Não há memória de uma decisão tão brutal e inusitada como aquela em que, sozinho, da sua coutada onírica, Pedro Nuno Santos (PNS) vinculou o país a dois aeroportos: Montijo e Alcochete. Note-se: não um. Dois. Numa responsabilidade pública de pelo menos oito mil milhões de euros. Aquele dia marcou uma nova fase da vida pública do Portugal pós-Sócrates. Um ministro, chefe de fação do PS, coloca em ação a Geringonça II. Achando que tinha poder para isso. Passando por cima do primeiro-ministro. É obra.

Como se manteve PNS em funções desde essa altura é o único mistério. Não por acaso, António Costa tinha considerado, na entrevista de dezembro à Visão, o "Aeroporto PNS" como o momento mais complexo que viveu ao longo de 2022. Porque tudo em PNS era "andar para a frente". Essa sobranceria levou a que, pela mesma altura, tenha achado irrelevante uma indemnização de 500 mil euros à gestora da TAP, Alexandra Reis, sem que isso a impedisse de ser presidente da NAV. Em que grupo privado alguém receberia 500 mil euros para passar de administradora despedida a presidente de outra empresa do mesmo patrão?

Agora, António Costa escolheu João Galamba para substituir PNS nas Infraestruturas.

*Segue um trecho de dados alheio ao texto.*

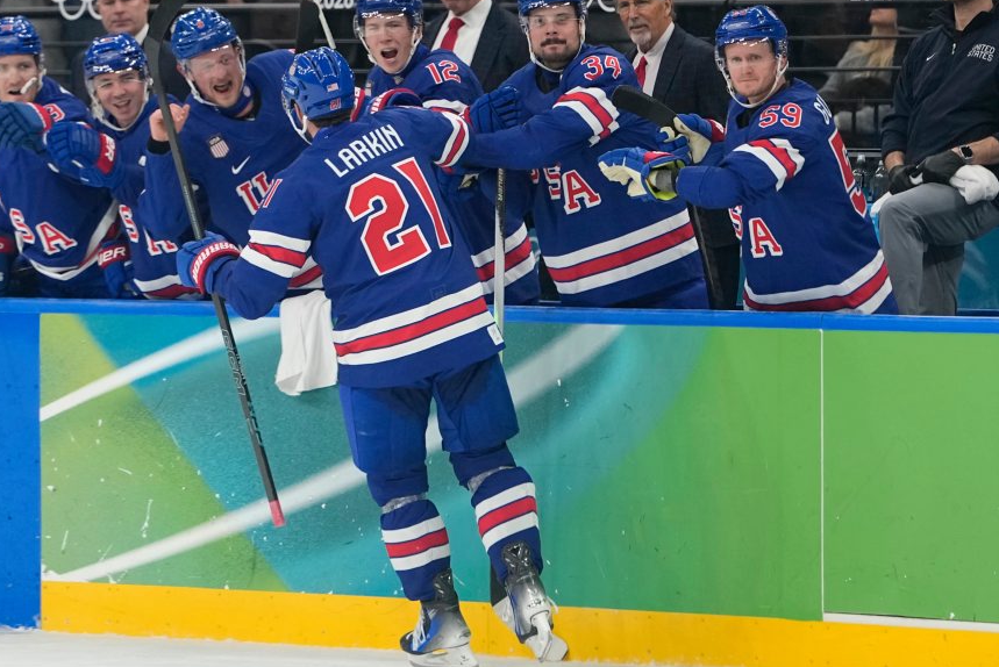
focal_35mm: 262
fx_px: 7275
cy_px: 296
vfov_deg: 5.3
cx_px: 419
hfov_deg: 7.9
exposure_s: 1/2500
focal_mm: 150
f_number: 2.8
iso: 2500
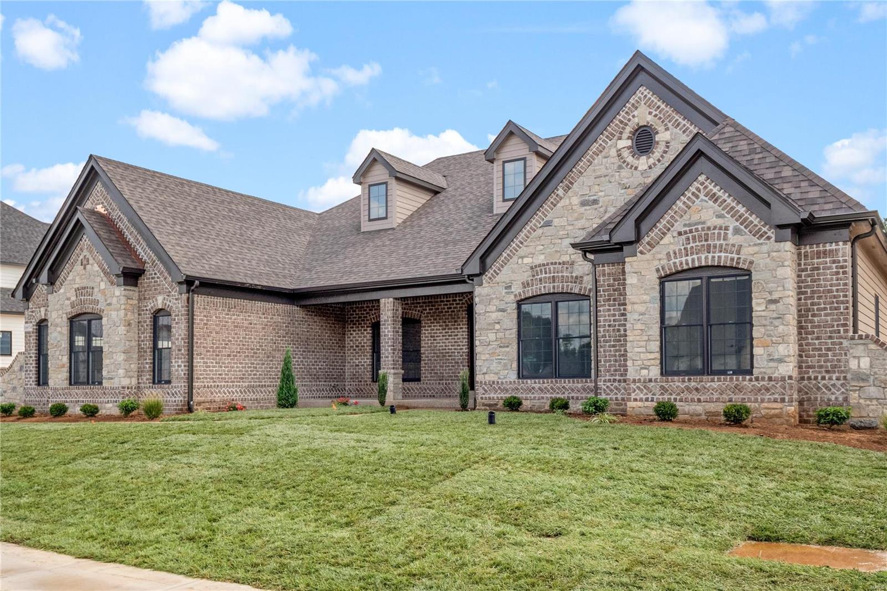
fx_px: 788
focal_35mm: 32
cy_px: 296
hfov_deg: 58.7
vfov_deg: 41.1
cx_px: 444
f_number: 8
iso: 400
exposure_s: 1/250
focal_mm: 16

Galamba responde ao primeiro-ministro ou a PNS? A pergunta parece absurda, mas já nada é impossível. E por isso mesmo, a decisão sobre o aeroporto tem tudo para ser mais um ponto crítico em 2024, o tal ano Marcelo. É que, se não queria este ónus, Costa teria de ter escolhido uma figura nova e acima de suspeita para romper com as decisões pré-preparadas de PNS.

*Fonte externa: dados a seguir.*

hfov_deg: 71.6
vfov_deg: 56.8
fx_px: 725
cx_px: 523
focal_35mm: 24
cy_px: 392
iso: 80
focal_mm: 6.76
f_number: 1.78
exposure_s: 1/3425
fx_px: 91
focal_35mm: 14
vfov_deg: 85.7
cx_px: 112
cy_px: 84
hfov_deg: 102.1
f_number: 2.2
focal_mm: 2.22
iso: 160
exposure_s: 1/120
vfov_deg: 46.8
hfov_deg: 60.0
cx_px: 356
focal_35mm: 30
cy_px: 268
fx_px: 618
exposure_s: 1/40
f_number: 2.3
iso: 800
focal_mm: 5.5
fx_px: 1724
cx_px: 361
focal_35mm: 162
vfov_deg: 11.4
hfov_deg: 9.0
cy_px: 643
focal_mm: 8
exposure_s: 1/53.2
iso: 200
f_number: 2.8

O aeroporto representa, assim, uma batalha política com três contendores: 1) a Esquerda PNS-Geringonça, da Margem Sul (sobretudo Alcochete) e para quem a dimensão do gigantesco investimento público é apenas um detalhe técnico; 2) a fação Portela-Montijo, da ANA-Vinci, tendo José Luís Arnaut como o pivô político que abre todas as portas; 3) a correr pela pista de fora, a solução Santarém, com o ex-líder da Cisco em Portugal, Carlos Brazão + o grupo Barraqueiro, cuja relação com o governo pode estar estragada por causa da TAP, mas cujo trunfo político passa pelos autarcas do Centro do país. (Não é de descartar que Alverca se transforme na tábua de salvação da Vinci para não perder o monopólio do hub de Lisboa).

Dado importante: a ANA-Vinci alertou que, afinal, não paga o novo aeroporto - seja Montijo, seja Alcochete. Serão as taxas aeroportuárias a suportar os mil milhões do Montijo. Mas será o Estado a pagar Alcochete praticamente na íntegra, porque não há taxas que cubram aeroporto + acessos (8 mil milhões). Alverca tem um custo estimado de 500 milhões, suportado por taxas aeroportuárias. Santarém também anunciou não precisar de investimento público.

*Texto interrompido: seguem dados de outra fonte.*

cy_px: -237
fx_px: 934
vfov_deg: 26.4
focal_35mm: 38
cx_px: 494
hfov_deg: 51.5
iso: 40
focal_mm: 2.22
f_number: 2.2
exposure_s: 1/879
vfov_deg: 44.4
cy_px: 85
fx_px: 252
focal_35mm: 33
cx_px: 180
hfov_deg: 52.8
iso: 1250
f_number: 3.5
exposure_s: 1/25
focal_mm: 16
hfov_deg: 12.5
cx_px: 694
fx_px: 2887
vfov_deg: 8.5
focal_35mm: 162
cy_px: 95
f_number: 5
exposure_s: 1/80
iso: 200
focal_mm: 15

A diferença significativa nesta batalha é de que "Santarém" cria concorrência aeroportuária à Vinci. E isso vale muito: o atual monopólio dos aeroportos nacionais, vendido em pacote pelo Governo Passos Coelho, é uma máquina de fazer dinheiro. Os franceses pagaram três mil milhões por 50 anos de concessão, em 2012, mas já lucraram perto de 1500 milhões em apenas 10 anos. E as taxas não param de subir.

A decisão do aeroporto mostrará se vence a ponderação do menor custo para o Estado, se o impacto ambiental também é tido em conta, ou se as guerras políticas dentro do PS e provavelmente no PSD, contam no momento decisivo. Com uma dúvida extra: Marcelo deve arbitrar esta contenda? É todo o atual sistema que estará em causa na transparência desta escolha.